TOBACCO farmers have been urged to be wary of false wireworms and use recommended chemicals, as the pests are targeting new transplants.
Wireworms are the larval stage of several species of “click” beetles that feed on the seedling stem at or just below the soil surface.
Transplanting of the earliest irrigated crop is currently ongoing.
Kutsaga’s entomologist Ms Chiyedza Nyamakura told State Media that cases of wireworms have been rising for the past two years.
“Historically, both true and false wireworms were not common pests on tobacco in Zimbabwe.
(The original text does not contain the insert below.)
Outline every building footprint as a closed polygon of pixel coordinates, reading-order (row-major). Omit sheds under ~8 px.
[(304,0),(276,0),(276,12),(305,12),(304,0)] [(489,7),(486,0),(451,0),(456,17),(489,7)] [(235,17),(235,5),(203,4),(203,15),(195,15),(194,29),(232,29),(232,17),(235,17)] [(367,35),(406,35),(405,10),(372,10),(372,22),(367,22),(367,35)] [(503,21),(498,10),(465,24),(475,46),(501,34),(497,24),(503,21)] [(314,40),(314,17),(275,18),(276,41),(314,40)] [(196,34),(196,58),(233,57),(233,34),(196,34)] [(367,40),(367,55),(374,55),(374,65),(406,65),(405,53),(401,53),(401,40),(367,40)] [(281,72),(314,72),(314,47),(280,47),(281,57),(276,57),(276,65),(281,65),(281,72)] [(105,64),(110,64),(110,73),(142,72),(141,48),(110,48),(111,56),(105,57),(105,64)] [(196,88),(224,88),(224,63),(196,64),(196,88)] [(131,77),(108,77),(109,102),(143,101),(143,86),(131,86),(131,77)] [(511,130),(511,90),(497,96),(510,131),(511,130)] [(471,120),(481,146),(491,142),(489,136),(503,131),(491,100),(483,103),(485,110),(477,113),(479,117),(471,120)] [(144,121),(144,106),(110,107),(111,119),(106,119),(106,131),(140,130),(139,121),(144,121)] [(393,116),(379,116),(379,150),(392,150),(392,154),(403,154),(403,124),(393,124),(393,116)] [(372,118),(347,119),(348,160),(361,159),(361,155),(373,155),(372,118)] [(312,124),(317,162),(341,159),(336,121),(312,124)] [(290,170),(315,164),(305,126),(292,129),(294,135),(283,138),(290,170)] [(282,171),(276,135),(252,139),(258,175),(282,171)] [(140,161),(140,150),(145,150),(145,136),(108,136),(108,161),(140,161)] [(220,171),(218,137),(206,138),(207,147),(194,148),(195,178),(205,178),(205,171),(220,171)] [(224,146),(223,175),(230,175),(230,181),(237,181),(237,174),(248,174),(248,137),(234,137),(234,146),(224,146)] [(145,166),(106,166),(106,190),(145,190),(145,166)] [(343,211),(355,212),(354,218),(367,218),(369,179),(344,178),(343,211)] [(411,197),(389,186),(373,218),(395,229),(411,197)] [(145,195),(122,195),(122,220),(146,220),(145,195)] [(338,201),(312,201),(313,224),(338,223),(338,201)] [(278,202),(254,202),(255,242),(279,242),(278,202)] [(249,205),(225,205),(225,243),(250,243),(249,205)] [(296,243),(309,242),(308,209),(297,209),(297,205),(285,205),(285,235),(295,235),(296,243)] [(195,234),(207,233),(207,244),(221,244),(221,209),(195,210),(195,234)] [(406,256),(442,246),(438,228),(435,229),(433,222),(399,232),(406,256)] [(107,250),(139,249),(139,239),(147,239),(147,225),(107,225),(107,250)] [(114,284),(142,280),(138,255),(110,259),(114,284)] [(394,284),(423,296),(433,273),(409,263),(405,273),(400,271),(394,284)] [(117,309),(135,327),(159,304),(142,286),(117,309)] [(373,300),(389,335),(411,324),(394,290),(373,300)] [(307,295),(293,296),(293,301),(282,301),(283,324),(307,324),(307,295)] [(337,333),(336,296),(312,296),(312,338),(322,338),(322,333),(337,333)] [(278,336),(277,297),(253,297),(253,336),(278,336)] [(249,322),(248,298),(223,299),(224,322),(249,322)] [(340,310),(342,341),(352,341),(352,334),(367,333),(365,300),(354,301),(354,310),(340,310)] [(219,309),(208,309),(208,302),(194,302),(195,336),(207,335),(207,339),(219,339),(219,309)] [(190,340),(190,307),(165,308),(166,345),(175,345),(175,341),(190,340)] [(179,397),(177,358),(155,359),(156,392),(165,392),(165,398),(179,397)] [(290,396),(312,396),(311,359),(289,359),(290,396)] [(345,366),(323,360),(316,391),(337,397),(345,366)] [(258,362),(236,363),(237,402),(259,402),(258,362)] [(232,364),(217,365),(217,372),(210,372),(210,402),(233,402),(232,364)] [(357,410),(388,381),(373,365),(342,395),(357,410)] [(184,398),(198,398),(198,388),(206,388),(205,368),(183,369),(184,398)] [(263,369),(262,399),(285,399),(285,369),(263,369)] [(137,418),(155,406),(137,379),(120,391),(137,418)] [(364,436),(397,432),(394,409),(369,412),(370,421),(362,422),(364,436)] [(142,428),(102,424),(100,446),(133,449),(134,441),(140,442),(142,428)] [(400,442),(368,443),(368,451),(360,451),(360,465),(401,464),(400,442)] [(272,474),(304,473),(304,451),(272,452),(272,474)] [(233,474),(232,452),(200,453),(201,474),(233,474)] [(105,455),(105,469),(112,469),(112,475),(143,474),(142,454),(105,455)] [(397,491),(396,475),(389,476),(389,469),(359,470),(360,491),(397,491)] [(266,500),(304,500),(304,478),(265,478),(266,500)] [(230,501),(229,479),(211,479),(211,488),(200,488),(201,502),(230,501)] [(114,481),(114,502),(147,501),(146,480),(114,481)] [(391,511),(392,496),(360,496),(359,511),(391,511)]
If observed, they only caused minor damage, although tobacco is a susceptible host.
“However, in the past two seasons, the occurrence and damage caused by wireworms has become a concern,” she said.
More cases, however, are usually recorded during dryer periods.
“Infestations of the small false wireworm can be as high as hundreds of larvae per square metre, although densities as low as five larger false wireworm larvae per square metre can cause damage under dry conditions.
“The larvae of the small false wireworm are mostly found damaging seedlings shortly after germination or transplantation.”
Kutsaga head of plant health services Dr Cleopas Chinheya said only recommended chemicals must be used to control and prevent the effects of wireworms.
“The only registered products recommended for use against false wireworm on tobacco in Zimbabwe are Thiamethoxam 25WG and imidacloprid 200 SL.
“Thus, if these products are applied correctly at planting, they offer protection to early plant damage,” he said.